Teaching men to fish


Ms. Thatcher, you made your point. Radiation -- both natural and generated -- poses risks to humans. My concern is that your argument, if carried to the extreme you seem to espouse, namely elimination of nuclear energy and technologies, threatens the quality of life and indeed the very lives of millions of human being -- thousands more than those at risk from the transient radiation event at Fukushima.

Whether that risk is 100- or 1,000-fold greater than estimated by ICRP models is irrelevant to the 1,607 people who died from the tsunami caused by the Great East Japan Earthquake, the 1,656 additional people who died from stress-related illnesses and other mala-dies as a result of the tsunami, and the 1,313 people in adjoining prefectures who died from indirect causes of the tsunami.

Whether that risk is 100- or 1,000-fold greater than estimated by ICRP models is irrelevant to an estimated 1.3 billion people, or 18 percent of the world population, that did not have access to electricity in 2011 and 2.6 billion people who were without clean cooking facilities. More than 95 percent of these people are either in sub-Saharan Africa or developing Asia and 84 percent are in rural areas.

This "energy poverty" is a serious hindrance to economic and social development. Access to modern energy, including nuclear power, is essential for the provision of clean water, sanitation and healthcare and for the provision of reliable and efficient lighting, heating, cooking, mechanical power and transport and telecommunications services.

Whether that risk is a 100- or 1,000-

fold greater than estimated by ICRP models is irrelevant to the more than 2.6 billion people, or 38 percent of the global population, who relied on the traditional use of biomass for cooking in 2011. New research finds that there are 3.5 million premature deaths each year world-wide as a result of household air pollution from using solid fuels, e.g., biomass.

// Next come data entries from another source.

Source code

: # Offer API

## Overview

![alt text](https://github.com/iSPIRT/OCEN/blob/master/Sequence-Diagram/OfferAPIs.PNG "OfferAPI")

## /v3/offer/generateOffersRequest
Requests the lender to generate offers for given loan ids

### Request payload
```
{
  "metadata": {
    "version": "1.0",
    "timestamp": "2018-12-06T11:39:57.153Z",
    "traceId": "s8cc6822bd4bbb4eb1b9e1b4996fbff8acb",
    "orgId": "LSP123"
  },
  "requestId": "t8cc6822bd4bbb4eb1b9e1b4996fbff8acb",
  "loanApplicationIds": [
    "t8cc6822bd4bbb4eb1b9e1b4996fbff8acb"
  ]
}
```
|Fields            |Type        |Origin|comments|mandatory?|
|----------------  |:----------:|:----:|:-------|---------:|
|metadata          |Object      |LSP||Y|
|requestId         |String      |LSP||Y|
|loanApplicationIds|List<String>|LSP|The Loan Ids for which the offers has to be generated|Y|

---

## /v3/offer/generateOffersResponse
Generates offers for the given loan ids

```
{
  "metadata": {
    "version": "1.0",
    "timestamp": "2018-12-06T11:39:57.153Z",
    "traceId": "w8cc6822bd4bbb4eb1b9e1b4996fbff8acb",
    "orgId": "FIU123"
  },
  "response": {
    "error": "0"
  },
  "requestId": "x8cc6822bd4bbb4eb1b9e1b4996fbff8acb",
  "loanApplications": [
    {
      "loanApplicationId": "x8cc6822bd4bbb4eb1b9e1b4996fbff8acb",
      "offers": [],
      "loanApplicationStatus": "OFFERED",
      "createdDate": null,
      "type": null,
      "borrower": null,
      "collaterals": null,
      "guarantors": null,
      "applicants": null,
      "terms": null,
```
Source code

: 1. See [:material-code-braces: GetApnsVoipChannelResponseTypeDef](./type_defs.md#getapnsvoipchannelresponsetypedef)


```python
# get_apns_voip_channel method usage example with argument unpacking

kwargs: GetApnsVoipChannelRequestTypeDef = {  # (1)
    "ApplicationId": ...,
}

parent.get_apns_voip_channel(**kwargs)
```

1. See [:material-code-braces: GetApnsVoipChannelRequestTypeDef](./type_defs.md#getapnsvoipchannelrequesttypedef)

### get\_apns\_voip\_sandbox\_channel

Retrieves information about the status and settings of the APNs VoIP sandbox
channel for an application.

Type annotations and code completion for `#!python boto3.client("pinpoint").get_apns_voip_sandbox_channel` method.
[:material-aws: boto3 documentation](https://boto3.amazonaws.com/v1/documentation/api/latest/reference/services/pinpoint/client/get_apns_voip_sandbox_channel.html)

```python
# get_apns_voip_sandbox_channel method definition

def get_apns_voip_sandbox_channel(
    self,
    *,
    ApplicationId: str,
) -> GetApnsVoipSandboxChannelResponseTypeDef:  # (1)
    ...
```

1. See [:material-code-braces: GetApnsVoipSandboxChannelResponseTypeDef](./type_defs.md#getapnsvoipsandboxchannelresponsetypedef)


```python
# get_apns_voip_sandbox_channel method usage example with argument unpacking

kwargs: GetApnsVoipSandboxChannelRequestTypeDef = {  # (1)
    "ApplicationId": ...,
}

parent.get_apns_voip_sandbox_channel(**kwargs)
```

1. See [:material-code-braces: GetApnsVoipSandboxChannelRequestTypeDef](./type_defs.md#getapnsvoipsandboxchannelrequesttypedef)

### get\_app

Whether that risk is a 100- or 1,000-fold greater than estimated by ICRP models is irrelevant to the approximately 35 million cancer patients worldwide who have benefited from radiation treatments from Cobalt-60 in the last 60 years. It is irrelevant to hundreds of thousands of persons whose lives are saved each year by the use of radiation in medicine.

To suggest that the world "eliminate" nuclear energy and technologies condemns 1.3 billion people to economic poverty, 3.5 million people to die prematurely each year from indoor pollution and hundreds of thousands of patients to death. To what end? To qualm the irrational fear of an infinitesimal risk of dying from exposure to a transient radiation event?

You made your point. Rational fear is healthy and necessary for the safety of our nuclear workforce. But now it's time to teach men to fish rather than to fear drowning. Move on.

Snyder retired in 2009 as a commercialization manager at the Idaho National Laboratory.